# Who owns the Sky box?



## callybags (3 Mar 2010)

If you have a problem with your Sky tv, they will call out to repair but they say that if it transpires that the problem was with your equipment then there will be a €100 charge.

I know that the problem is with the connection at the back of the box, but am not sure if it remains the property of Sky or it is mine,

What has doubt in my mind is that a few years ago I cancelled my subscription with Sky but they left all the equipment (dish, box etc.)with me.


----------



## Guest110 (3 Mar 2010)

After a year you normally own the equipment yourself, so I reckon they will charge. Maybe ask them for a quote for a new box, or see if they can provide it free of charge with a view to holding onto the sky subscription for another year !


----------



## Bessa (30 Mar 2010)

Hi i just had my 3rd Sky box fitted today, the problems started last weekend ( no signal on some channels, not able to record, no listings etc. I rang them on Saturday night and started to get the run around from the guy on the phone. He said in the end that i needed an engineer to call ( fee 100 euro ) told him i would get the system out and install a new one, he then changed his tune. Anyway what happened was the engineer call out was free and new box if necessary.
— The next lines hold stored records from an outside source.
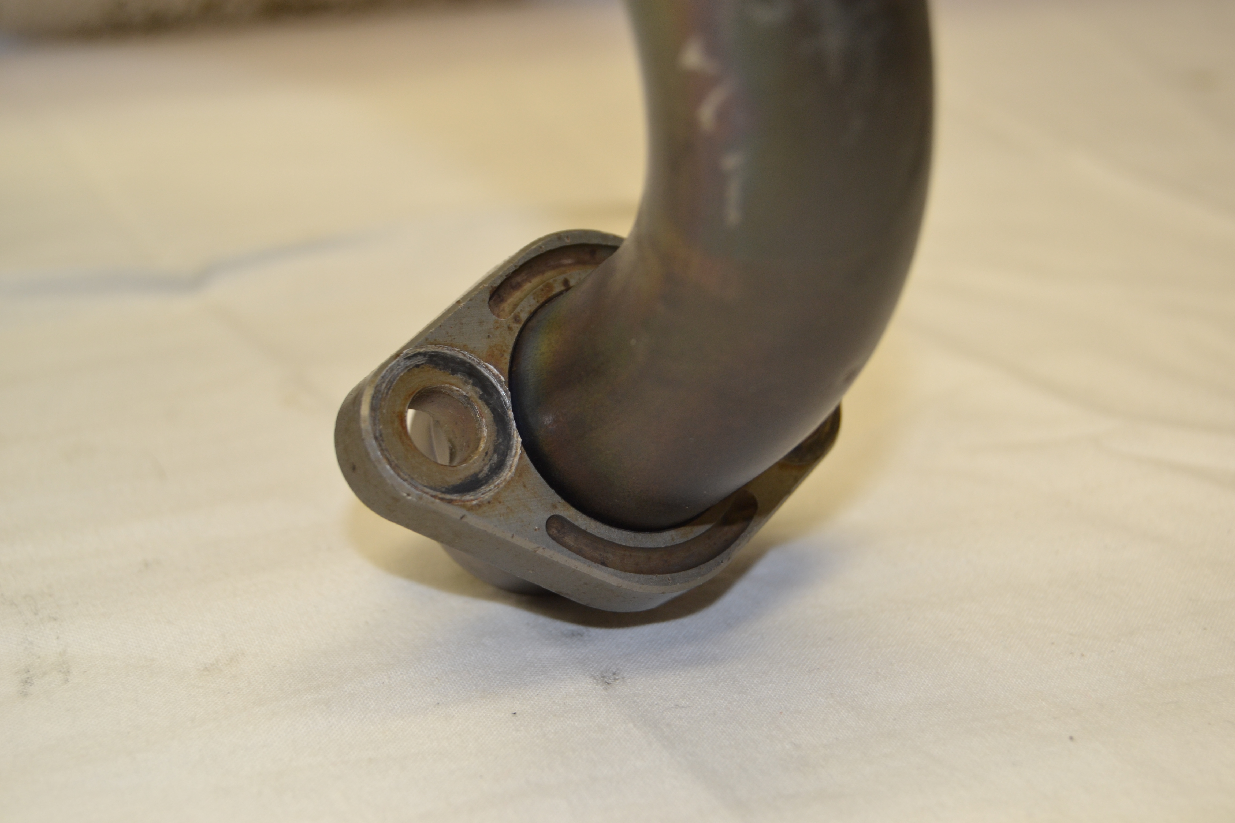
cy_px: 412
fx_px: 2315
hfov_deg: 29.9
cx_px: 618
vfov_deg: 20.2
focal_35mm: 68
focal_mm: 45
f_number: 5.3
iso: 320
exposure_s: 1/60
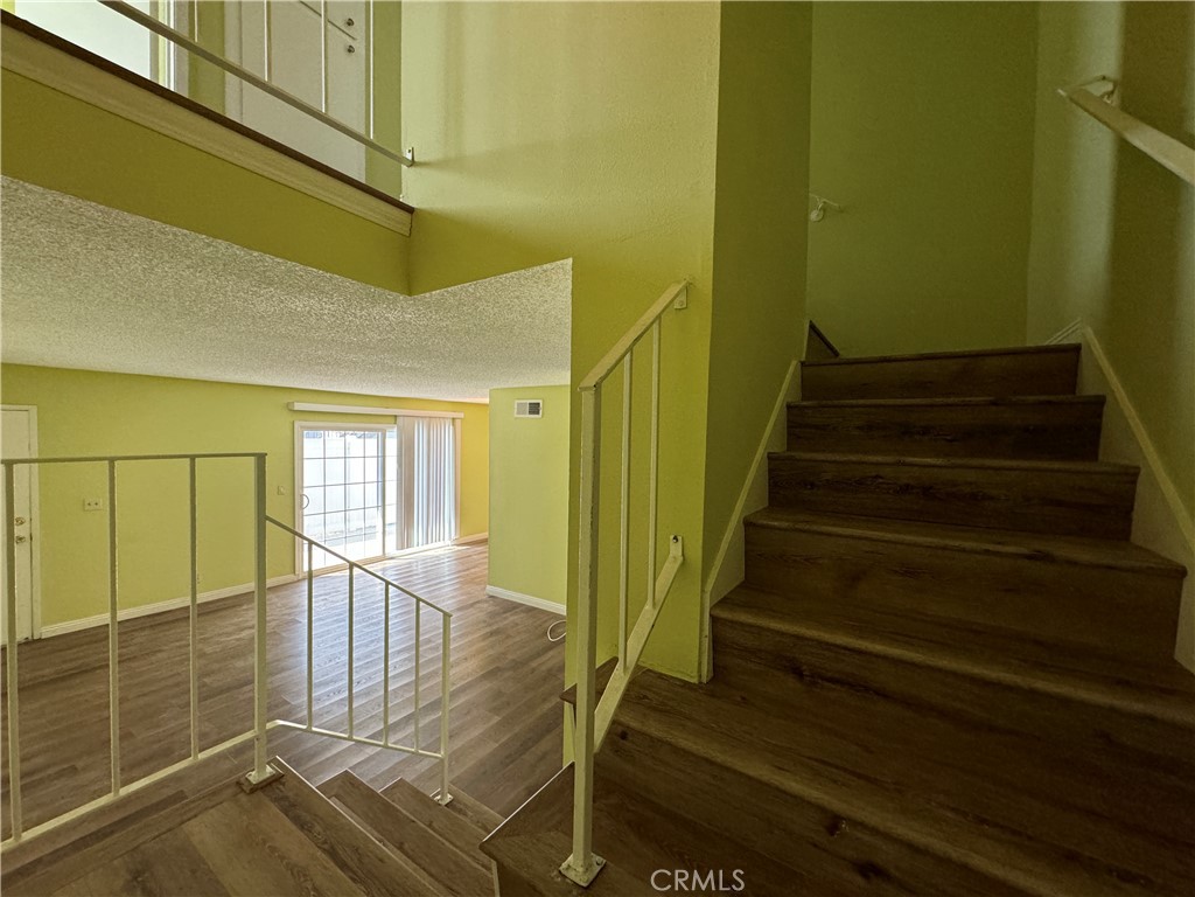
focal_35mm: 14
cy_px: 448
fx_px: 483
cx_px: 598
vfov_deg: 85.7
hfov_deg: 102.1
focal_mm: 2.22
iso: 320
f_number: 2.2
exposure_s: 1/120
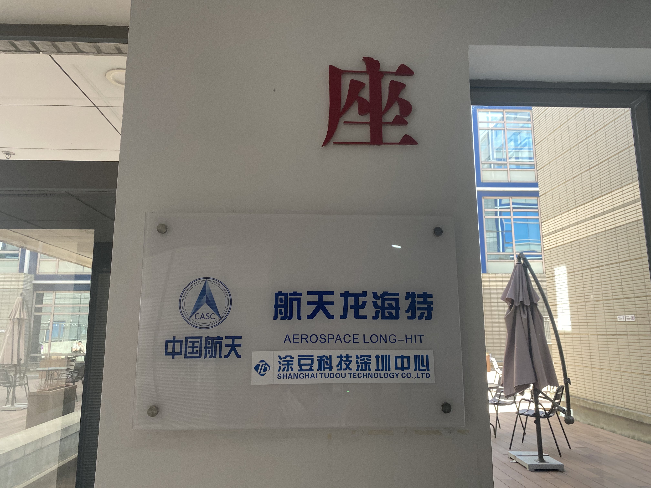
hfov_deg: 67.3
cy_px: 244
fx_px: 489
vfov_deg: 53.1
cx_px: 326
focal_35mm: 26
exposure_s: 1/79
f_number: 1.8
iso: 125
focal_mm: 4.25
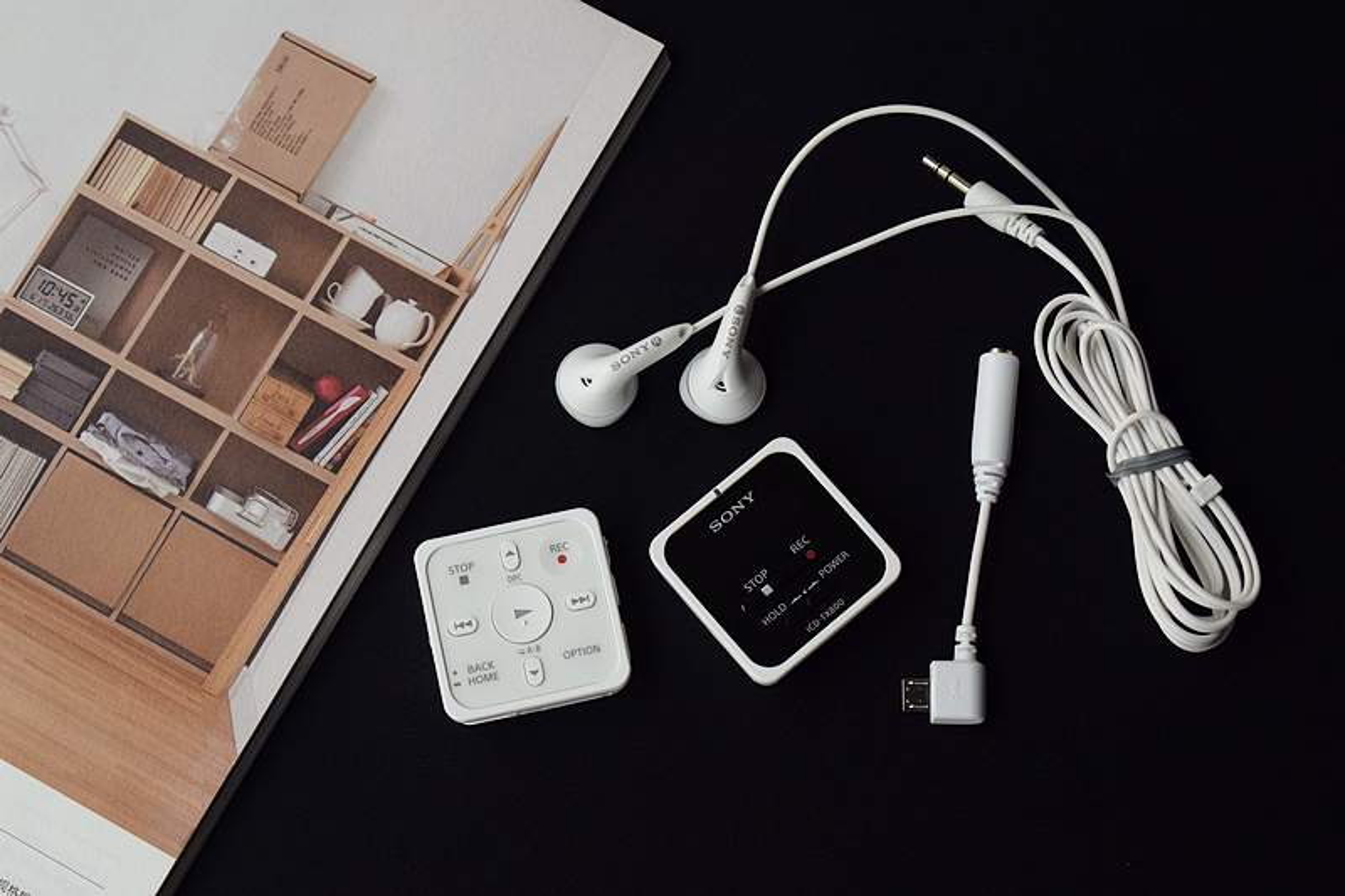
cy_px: 448
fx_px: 3081
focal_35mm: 82
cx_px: 672
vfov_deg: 16.5
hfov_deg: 24.6
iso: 1600
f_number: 8
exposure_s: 1/250
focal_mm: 55
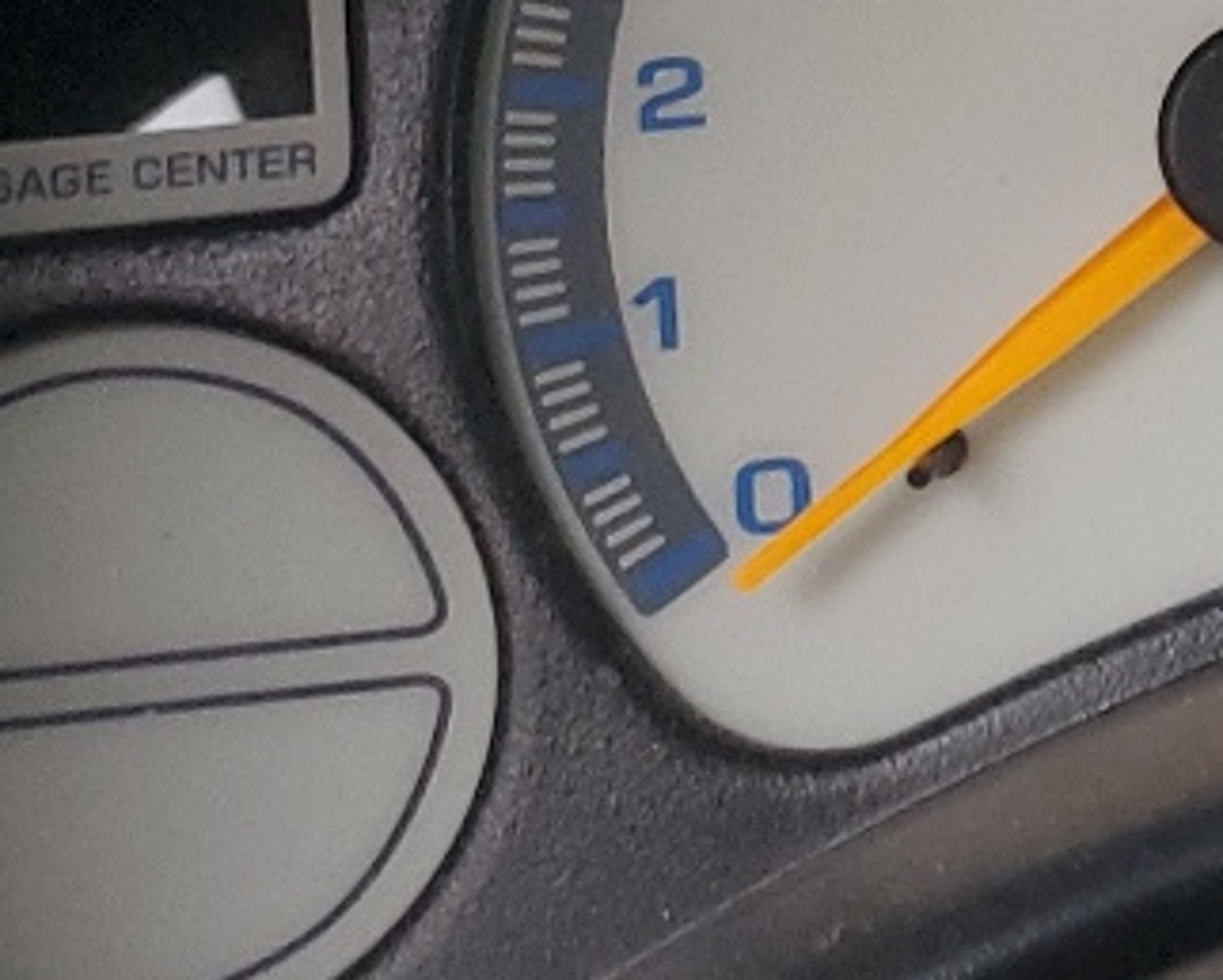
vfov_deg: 11.8
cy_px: -425
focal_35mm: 126
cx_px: 2366
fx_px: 4563
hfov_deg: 13.3
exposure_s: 1/60.2
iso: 87
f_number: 1.5
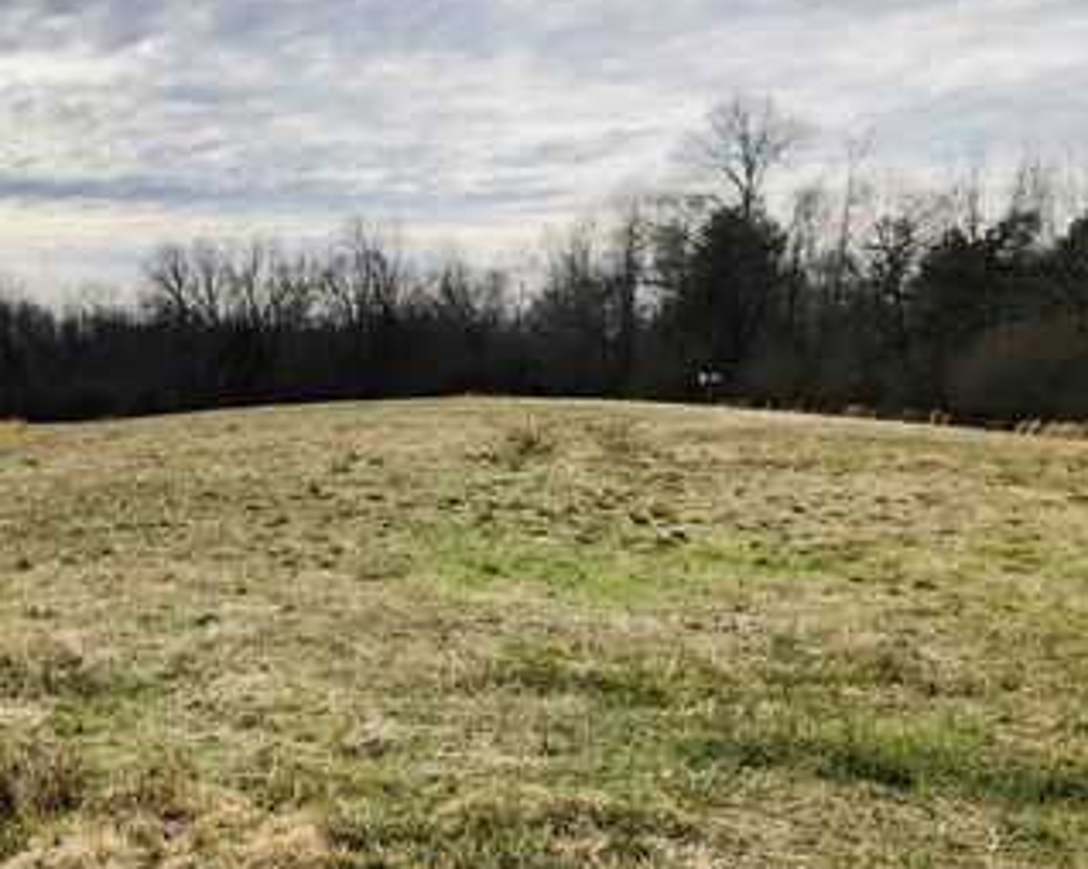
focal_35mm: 43
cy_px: 453
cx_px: 253
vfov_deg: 34.9
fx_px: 1384
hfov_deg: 41.5
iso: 20
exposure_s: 1/3205
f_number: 1.8
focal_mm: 3.99
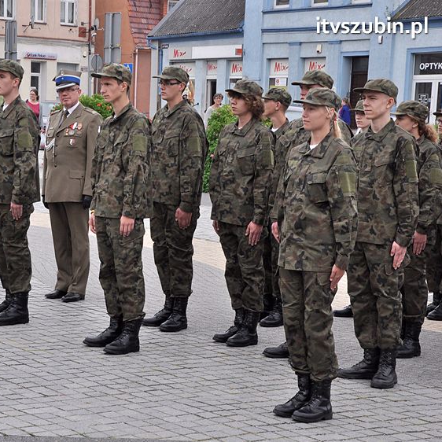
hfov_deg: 19.9
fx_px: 1252
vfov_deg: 20.0
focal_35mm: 87
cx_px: 111
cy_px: 221
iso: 500
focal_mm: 45
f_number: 9
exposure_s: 1/320
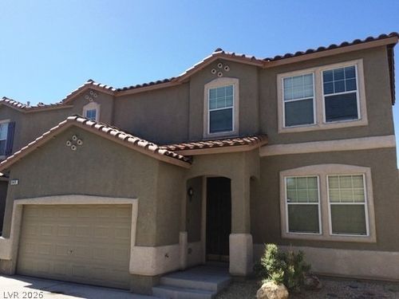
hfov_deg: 61.7
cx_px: 200
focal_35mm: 29
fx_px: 334
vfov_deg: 48.2
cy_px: 150
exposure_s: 1/1866
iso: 32
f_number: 2.2
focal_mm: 4.15
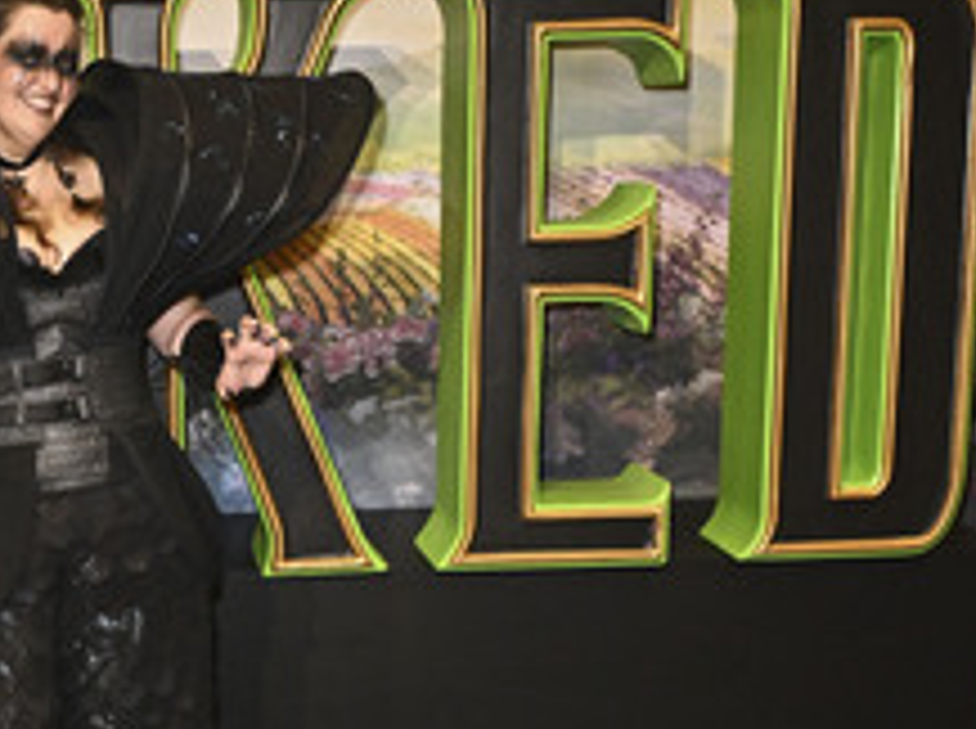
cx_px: 74
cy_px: 508
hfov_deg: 36.9
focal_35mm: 48
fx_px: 1351
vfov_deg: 29.9
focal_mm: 24
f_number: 4
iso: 1600
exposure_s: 1/320
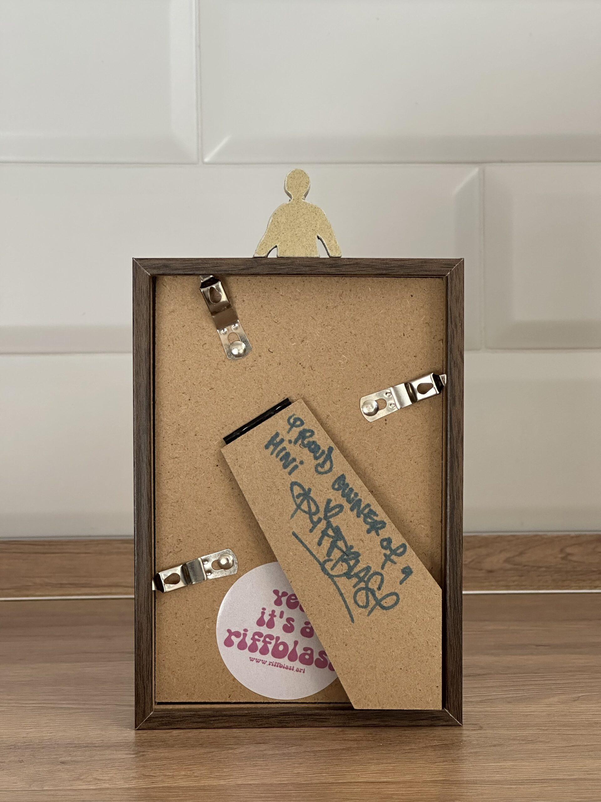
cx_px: 300
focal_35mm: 77
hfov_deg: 19.1
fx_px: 1782
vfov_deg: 25.3
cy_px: 401
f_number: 2.8
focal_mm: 9
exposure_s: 1/99
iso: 160
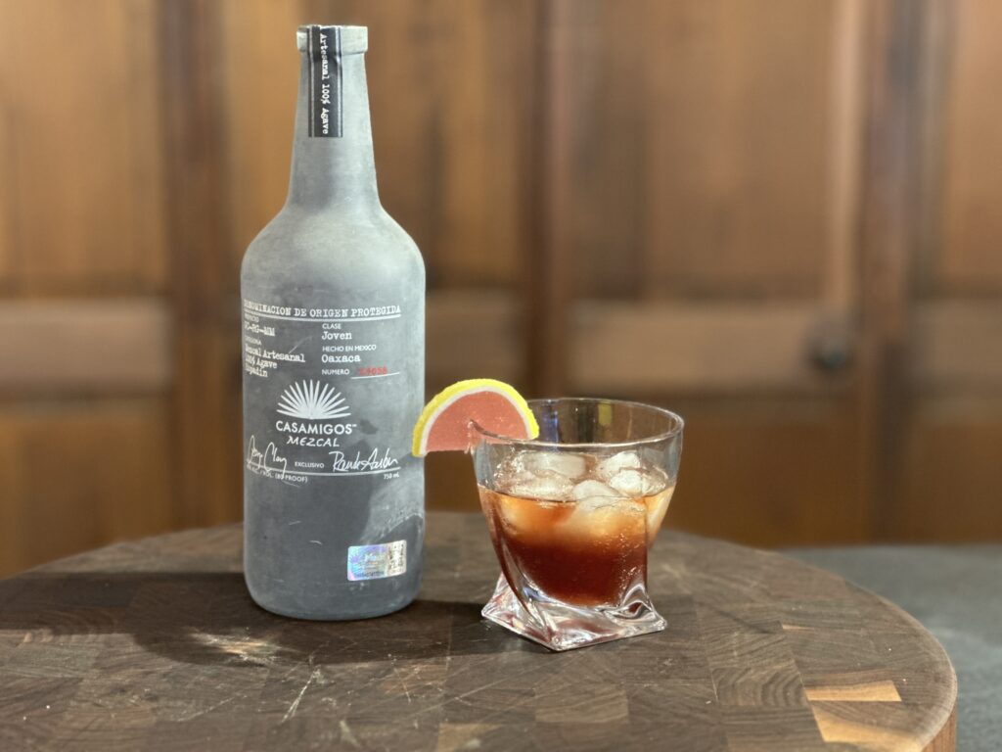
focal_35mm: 77
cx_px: 501
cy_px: 376
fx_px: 2229
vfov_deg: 19.1
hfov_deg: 25.3
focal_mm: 9
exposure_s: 1/15
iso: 500
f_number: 2.8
Happy again.


----------



## bond-007 (30 Mar 2010)

You own the sky box from day one.


----------



## SparkRite (30 Mar 2010)

bond-007 said:


> You own the sky box from day one.



Yes you do, but with certain conditions, most of which are based around a 12 month contact, with further T&C's not least of which (assuming you availed of their offer) involves the box being connected to a live PSTN line.


----------



## bond-007 (30 Mar 2010)

I uses a radio link to connect to a phone. I wonder would they approve?


----------